Her senses clamored in anticipation of his touch. As he stretched out next to her she fitted her body to his, swallowing a
sigh of relief as his warmth seeped into her limbs, his strong arms drove back the demons chasing her.

But then she imagined what tomorrow would bring. Soon she’d be sharing a campfire with guerrillas who blew up people in the
name of
libertad
and exploited innocent children, forcing them to fight. A fresh wave of anxiety rolled through her.

“Relax, dear. I’m not going to let anything happen to you.”

Lucy snorted at the macho assertion. At the same time, she hoped it was true.

She listened to him lapse into sleep, his soft snores deepening by degrees. With her head on his rising and falling chest,
she waited for hours for sleep to claim her.

The FARC made them wait, choosing not to arrive in Puerto Limón until 10 a.m.

The UN team had been up since dawn, waiting tensely under the
ranchita’s
covered porch, listening to the rain drum the red-tiled roof. For hours now they had stared up the muddy track that wound
into the dense vegetation of La Montaña.

The mountain rose straight up. Lushly green, its glacial peaks remained hidden in rain clouds that moved sluggishly overhead,
pushed by a wet, jasmine-scented breeze.

Nothing happened quickly in Colombia, Lucy reflected.

Seeing the jungle, smelling it, she envisioned how Howitz and Barnes had to feel, cut off from the world, chained like dogs,
starved and humiliated. Ten months had to seem like a lifetime. God, she hoped she would never discover that for herself!

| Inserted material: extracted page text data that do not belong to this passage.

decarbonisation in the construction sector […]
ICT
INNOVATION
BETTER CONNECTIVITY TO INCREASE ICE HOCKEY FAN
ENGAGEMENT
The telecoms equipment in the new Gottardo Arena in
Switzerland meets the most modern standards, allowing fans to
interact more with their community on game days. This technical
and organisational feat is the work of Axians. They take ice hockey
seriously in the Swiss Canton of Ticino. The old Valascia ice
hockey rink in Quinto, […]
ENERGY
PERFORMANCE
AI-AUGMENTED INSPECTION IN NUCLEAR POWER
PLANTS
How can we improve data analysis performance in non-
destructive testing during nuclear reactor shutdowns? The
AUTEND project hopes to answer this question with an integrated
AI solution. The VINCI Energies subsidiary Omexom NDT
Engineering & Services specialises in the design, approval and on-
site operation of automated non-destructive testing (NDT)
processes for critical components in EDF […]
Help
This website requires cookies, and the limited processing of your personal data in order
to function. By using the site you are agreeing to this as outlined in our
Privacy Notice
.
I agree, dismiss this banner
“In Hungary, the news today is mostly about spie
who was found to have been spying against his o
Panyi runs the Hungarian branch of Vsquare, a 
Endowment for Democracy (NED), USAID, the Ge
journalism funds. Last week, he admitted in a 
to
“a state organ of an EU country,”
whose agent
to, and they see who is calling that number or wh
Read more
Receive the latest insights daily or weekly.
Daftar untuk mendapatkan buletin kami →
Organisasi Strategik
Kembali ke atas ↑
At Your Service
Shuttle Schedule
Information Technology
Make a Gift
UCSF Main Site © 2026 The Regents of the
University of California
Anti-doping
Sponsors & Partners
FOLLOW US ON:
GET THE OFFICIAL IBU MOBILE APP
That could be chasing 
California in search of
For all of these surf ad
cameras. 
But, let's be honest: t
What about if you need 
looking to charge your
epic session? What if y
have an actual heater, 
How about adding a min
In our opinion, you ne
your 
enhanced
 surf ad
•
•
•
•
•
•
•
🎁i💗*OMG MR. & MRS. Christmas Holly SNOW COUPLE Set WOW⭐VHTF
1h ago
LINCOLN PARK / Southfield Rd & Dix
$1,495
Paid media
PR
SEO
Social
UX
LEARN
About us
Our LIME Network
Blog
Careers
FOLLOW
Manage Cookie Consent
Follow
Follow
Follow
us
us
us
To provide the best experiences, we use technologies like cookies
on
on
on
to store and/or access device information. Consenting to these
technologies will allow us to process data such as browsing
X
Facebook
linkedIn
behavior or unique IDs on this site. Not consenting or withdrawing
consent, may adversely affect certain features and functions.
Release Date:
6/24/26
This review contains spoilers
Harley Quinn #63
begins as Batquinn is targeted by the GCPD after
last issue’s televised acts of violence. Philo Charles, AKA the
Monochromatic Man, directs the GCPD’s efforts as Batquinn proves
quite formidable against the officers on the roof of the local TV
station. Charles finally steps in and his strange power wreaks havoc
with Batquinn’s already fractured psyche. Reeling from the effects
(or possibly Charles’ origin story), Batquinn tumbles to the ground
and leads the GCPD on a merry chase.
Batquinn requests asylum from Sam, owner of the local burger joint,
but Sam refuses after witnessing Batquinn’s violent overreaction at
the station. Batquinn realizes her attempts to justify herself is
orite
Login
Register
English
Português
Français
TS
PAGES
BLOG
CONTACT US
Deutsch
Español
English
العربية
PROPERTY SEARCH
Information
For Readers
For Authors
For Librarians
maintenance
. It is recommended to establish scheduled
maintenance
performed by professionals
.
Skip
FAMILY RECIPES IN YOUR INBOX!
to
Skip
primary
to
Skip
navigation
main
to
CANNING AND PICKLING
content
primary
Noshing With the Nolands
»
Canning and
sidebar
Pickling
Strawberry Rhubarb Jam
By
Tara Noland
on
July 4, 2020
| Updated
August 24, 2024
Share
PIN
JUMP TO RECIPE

Gus’s last communication with the JIC this morning had echoed that same sentiment. “Don’t lose us out there, guys,” he’d murmured
into the sat phone. At his teammate’s reply, he’d raked his fingers through his hair. “Well, damn it, sir, we don’t want to
be caught in the middle of that,” he’d hissed.

Sensing a problem, Lucy had leaned closer, hoping to overhear.

“Will do, sir. You, too, sir. Out.” He’d severed the call.

“We don’t want to be caught in the middle of what?” Lucy had questioned him once he hung up.

“Intel says a battalion of Colombian infantry are headed this way.”

“Oh, hell,” she’d breathed. “I thought we lost them yesterday.”

“Evidently not. Our guys are busy working through the right channels to get them called off. Don’t worry.”

He’d powered down his cell phone and stowed it in his left boot. Later, he’d given his watch with the compass to the innkeepers’
thirteen-year-old son. Lucy had felt a tug of pity for him. For a man used to relying on his gadgets, it couldn’t be easy
to let the watch go.

Other team members had left their belongings with the innkeepers for safekeeping, but Lucy clung tenaciously to her backpack,
hopeful the FARC would let her keep a change of socks, her toothbrush, and her anti-malaria pills, at least.

“This isn’t a camping trip,” Gus had reminded her.

“Good. I hate camping.”

Hours had passed since then. Lucy was considering the possibility that the FARC had stood them up when Gus looked up sharply.

“Here they come,” he said, squinting up the road.

She had to look twice. Dressed from head to toe in camouflage, the guerrillas remained virtually invisible against the backdrop
of the jungle till they were less than a hundred meters away.

“We should greet them,” suggested Fournier, urging the team to step out into the middle of the street. “Come. Show them your
hands,” he urged, “palms facing out.”